*** Opening of Data shown ***

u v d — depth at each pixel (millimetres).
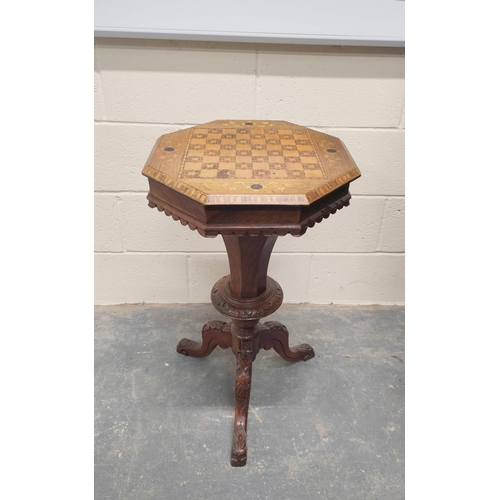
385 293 1754
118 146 1420
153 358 1488
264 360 1504
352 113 1411
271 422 1273
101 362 1464
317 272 1699
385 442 1222
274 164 937
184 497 1075
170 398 1343
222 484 1106
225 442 1215
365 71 1348
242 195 801
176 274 1674
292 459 1171
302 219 847
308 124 1433
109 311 1700
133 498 1068
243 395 1212
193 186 828
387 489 1103
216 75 1341
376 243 1637
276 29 1248
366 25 1259
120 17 1214
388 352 1542
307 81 1361
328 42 1270
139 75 1323
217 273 1675
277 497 1081
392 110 1404
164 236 1585
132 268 1652
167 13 1227
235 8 1234
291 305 1771
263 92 1374
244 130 1126
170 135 1077
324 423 1273
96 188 1482
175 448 1192
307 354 1474
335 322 1680
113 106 1360
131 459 1160
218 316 1692
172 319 1670
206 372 1443
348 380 1422
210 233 828
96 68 1303
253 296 1173
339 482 1117
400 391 1386
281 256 1655
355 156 1479
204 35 1239
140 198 1509
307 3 1244
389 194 1539
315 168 927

*** Close of Data shown ***

** Task requirements **
The data above needs to be retyped exactly, with the images left out.

** Finished exercise **
u v d — depth at each pixel (millimetres).
385 293 1754
118 146 1420
153 358 1488
264 360 1504
352 113 1411
271 422 1273
101 362 1464
317 272 1699
385 442 1222
274 164 937
184 497 1075
170 398 1343
222 484 1106
225 442 1215
365 71 1348
242 195 801
176 274 1674
292 459 1171
302 219 847
308 124 1433
109 311 1700
133 498 1068
243 395 1212
193 186 828
387 489 1103
216 75 1341
376 243 1637
276 29 1248
366 25 1259
120 17 1214
388 352 1542
307 81 1361
328 42 1270
139 75 1323
217 273 1675
277 497 1081
392 110 1404
164 236 1585
132 268 1652
167 13 1227
235 8 1234
291 305 1771
263 92 1374
244 130 1126
170 135 1077
324 423 1273
96 188 1482
175 448 1192
307 354 1474
335 322 1680
113 106 1360
131 459 1160
218 316 1692
172 319 1670
206 372 1443
348 380 1422
210 233 828
96 68 1303
253 296 1173
339 482 1117
400 391 1386
281 256 1655
355 156 1479
204 35 1239
140 198 1509
307 3 1244
389 194 1539
315 168 927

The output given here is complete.